– Так, значит, Олдос и Аннабель снова вместе, – раздался голос в темноте у нее за спиной.

Олив резко обернулась и чуть не упала. Резерфорд стоял позади нее, вооруженный водяными пистолетами.

– Резерфорд! – выдохнула Олив. – Ты меня напугал.

– Прошу меня извинить, – сказал Резерфорд с легким поклоном. – Это не входило в мои намерения.
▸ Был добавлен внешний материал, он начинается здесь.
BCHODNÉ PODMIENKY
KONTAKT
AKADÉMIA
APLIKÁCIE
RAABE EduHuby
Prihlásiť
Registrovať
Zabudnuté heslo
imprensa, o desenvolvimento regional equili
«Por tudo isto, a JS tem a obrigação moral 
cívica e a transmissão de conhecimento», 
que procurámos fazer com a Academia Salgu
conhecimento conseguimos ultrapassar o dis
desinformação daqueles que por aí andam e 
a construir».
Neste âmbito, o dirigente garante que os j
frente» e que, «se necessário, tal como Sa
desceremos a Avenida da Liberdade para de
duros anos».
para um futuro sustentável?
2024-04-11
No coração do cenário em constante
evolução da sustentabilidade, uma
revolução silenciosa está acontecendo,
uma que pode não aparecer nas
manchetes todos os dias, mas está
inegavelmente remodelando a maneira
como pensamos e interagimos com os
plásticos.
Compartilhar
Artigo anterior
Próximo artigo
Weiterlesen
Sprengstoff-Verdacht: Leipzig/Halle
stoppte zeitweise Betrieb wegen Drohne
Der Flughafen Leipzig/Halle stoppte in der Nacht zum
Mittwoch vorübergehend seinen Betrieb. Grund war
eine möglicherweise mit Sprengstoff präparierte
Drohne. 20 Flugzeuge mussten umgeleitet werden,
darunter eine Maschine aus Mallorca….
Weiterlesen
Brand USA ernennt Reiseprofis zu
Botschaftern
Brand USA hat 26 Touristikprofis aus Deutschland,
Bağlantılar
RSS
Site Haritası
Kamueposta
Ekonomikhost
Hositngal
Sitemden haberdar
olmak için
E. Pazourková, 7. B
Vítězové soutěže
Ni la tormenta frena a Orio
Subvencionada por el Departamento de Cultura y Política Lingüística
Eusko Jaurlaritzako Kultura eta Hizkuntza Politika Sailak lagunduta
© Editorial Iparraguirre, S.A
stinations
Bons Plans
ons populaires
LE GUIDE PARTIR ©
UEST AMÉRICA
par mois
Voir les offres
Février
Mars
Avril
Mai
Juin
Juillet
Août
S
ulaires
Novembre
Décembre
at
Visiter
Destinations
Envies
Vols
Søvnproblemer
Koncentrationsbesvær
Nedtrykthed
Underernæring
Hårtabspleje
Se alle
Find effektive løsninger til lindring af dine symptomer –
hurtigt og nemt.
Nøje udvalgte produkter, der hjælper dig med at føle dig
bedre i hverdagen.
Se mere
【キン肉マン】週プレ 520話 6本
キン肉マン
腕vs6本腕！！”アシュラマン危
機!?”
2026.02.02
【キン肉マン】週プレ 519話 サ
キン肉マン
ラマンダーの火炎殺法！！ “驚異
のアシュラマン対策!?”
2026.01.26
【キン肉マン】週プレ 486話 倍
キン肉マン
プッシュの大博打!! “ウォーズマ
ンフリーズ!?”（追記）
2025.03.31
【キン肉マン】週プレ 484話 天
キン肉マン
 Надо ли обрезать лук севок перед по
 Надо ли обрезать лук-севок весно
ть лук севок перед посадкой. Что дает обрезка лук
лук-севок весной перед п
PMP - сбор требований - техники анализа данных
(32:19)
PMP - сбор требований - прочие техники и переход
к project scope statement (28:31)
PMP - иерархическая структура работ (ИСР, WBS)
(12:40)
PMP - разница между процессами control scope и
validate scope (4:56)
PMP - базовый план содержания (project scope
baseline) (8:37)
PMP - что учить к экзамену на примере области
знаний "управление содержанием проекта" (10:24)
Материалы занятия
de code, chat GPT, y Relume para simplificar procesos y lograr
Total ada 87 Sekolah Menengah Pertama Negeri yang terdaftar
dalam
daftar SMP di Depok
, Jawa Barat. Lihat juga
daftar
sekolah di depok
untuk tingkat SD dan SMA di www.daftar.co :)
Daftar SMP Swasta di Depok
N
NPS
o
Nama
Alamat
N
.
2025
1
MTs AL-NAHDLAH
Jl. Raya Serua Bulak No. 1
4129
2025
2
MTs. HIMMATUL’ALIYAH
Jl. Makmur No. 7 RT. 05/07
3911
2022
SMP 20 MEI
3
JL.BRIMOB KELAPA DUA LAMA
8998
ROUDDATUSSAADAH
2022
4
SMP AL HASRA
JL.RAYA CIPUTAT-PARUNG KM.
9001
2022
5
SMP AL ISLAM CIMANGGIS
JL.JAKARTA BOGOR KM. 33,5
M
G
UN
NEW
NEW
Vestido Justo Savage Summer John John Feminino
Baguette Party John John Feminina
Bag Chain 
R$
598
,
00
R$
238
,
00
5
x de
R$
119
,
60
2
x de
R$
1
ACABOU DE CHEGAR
Олив почти улыбнулась. На самом деле, она чуть было не сказала что-нибудь вроде «Все в порядке», или «Я так рада тебя видеть», или «Спасибо, что пришел, чтобы найти меня», но в последний момент осеклась. В конце концов, она все еще злилась на Резерфорда – хотя и никак не могла припомнить за что. Олив заставила себя нахмуриться.

– Как ты…

Но Резерфорд поспешно продолжил, не глядя ей в глаза:

– Она наверняка услышала, как ты идешь. Думаю, ей нравится, когда элемент неожиданности на ее стороне. Возможно, она как раз несет портрет куда-нибудь в безопасное место, чтобы скорректировать свои планы.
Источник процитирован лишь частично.